My fiancé described it like this: “Before Skylar and I were together, it was just me. I could make whatever plans I want, eat whatever I wanted whenever I wanted, I didn’t consider anyone but myself in the day-to-day. Now, I call her if I know I’m going to be late so she doesn’t wait up for dinner. If I get asked to go to a happy hour, I turn to ask her if she might like to join us. We aren’t attached at the hip, but she is a huge part of my life. I should be considering her whenever I make a decision that might affect her.”
Takeaway 3: Ephesians 5:21-33 is the Most Misunderstood Verse in the Bible
We’ve all heard it. And if you’re at all interested in equal rights for women, it has probably made you cringe. But our leader finally explained it to me… the New International Version made an egregious error when they translated this passage. In almost all other versions, verse 21 is joined together with the rest of the passage. Verse 21 calls for mutual submission in the family – or as the Message put it, “be courteously reverent to one another.” This sets an entirely different tone for the following lines when it is joined with verse 22, which begins, “Wives submit to your husbands…” If you’ve ever struggled with these lines, you are not alone. I invite you to revisit them with a new mindset of mutual submission and feel the power it has to build up a relationship – not demean any particular member.
And if the word submission is still ruffling your tail-feathers, I feel ya! But read this definition given by the leader of our course and see if it helps at all. Submission is the yielding of your individual will for the good of another. It is always freely given and cannot be demanded or coerced. Submission isn’t about doing whatever you’re told regardless of feelings. It’s about becoming one… considering the other person as if you were considering yourself.
Takeaway 4: Grief in Marriage
This was an aside our leader inserted, but it is an extremely important topic of discussion. We as humans grieve over every loss in life. Be it the loss of a job, a loved one, or an expectation. And we all journey through grief differently. For example, my fiancé and I won a wedding that seemed like it would be the answer to a very heartfelt prayer, but my future father-in-law was experiencing some health concerns and we had to turn down the opportunity. I can only explain the next twenty-four hours as grief. I cried y’all. I cried, drank wine, and cried some more, and I grieved for that lost opportunity. My fiancé did not grieve immediately. He grieved weeks later when it was closer to when the wedding would have been. And his grief manifested very differently than my own.
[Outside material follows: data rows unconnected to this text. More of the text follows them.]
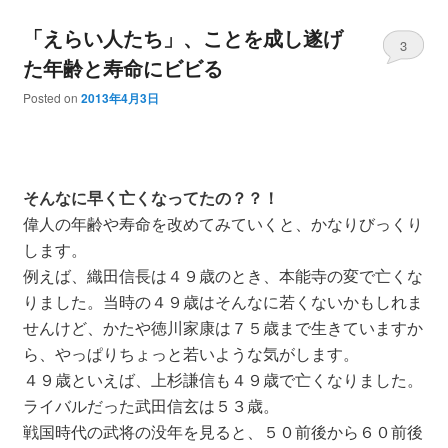
「えらい人たち」、ことを成し遂げ
3
た年齢と寿命にビビる
Posted on
2013年4月3日
そんなに早く亡くなってたの？？！
偉人の年齢や寿命を改めてみていくと、かなりびっくり
します。
例えば、織田信長は４９歳のとき、本能寺の変で亡くな
りました。当時の４９歳はそんなに若くないかもしれま
せんけど、かたや徳川家康は７５歳まで生きていますか
ら、やっぱりちょっと若いような気がします。
４９歳といえば、上杉謙信も４９歳で亡くなりました。
ライバルだった武田信玄は５３歳。
戦国時代の武将の没年を見ると、５０前後から６０前後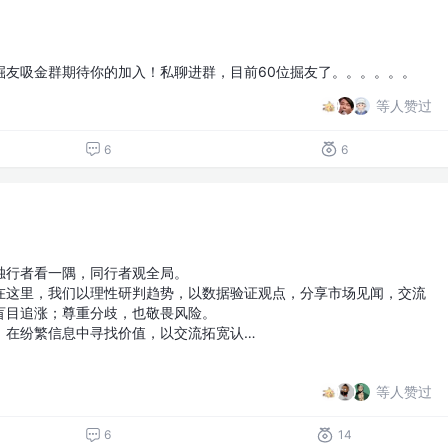
掘友吸金群期待你的加入！私聊进群，目前60位掘友了。。。。。。
等人赞过
6
6
独行者看一隅，同行者观全局。
在这里，我们以理性研判趋势，以数据验证观点，分享市场见闻，交流
盲目追涨；尊重分歧，也敬畏风险。
，在纷繁信息中寻找价值，以交流拓宽认…
等人赞过
6
14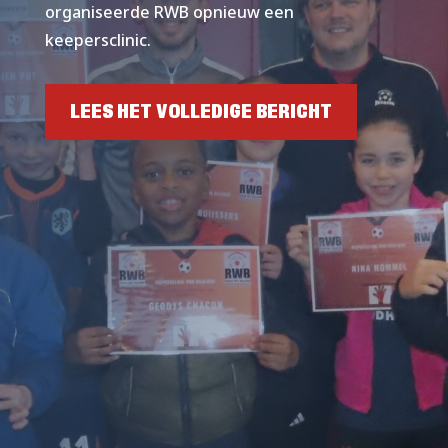
organiseerde RWB opnieuw een
keepersclinic.
LEES HET VOLLEDIGE BERICHT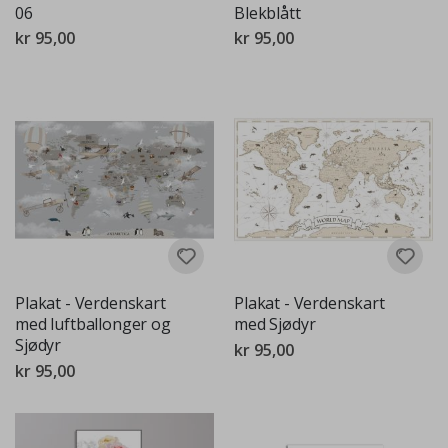
06
Blekblått
kr 95,00
kr 95,00
Plakat - Verdenskart
Plakat - Verdenskart
med luftballonger og
med Sjødyr
Sjødyr
kr 95,00
kr 95,00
As a couple, we will face grief in life. Which means we have to learn how to draw near and how to give space. Grief is not as linear as the stages of grief would make it seem. Instead, they’re seasonal. Ask anyone who’s lost a loved one. On their birthday, near the date of their passing, on days with special memories… grief will sneak up on you. Be patient with one another in your pain.
As we move forward into this series, I encourage you to talk through these topics with your fiancé. The conversation about your expectations and ideals of marriage is so important. Consider joining a course through a local church or community center or contacting a local relationship counselor or therapist as you build the foundations of your marriage. This series is just a little appetizer to what the full course can provide. For those in Houston, I recommend the marriage course through Ecclesia or one-on-one exploration with Imani Counseling.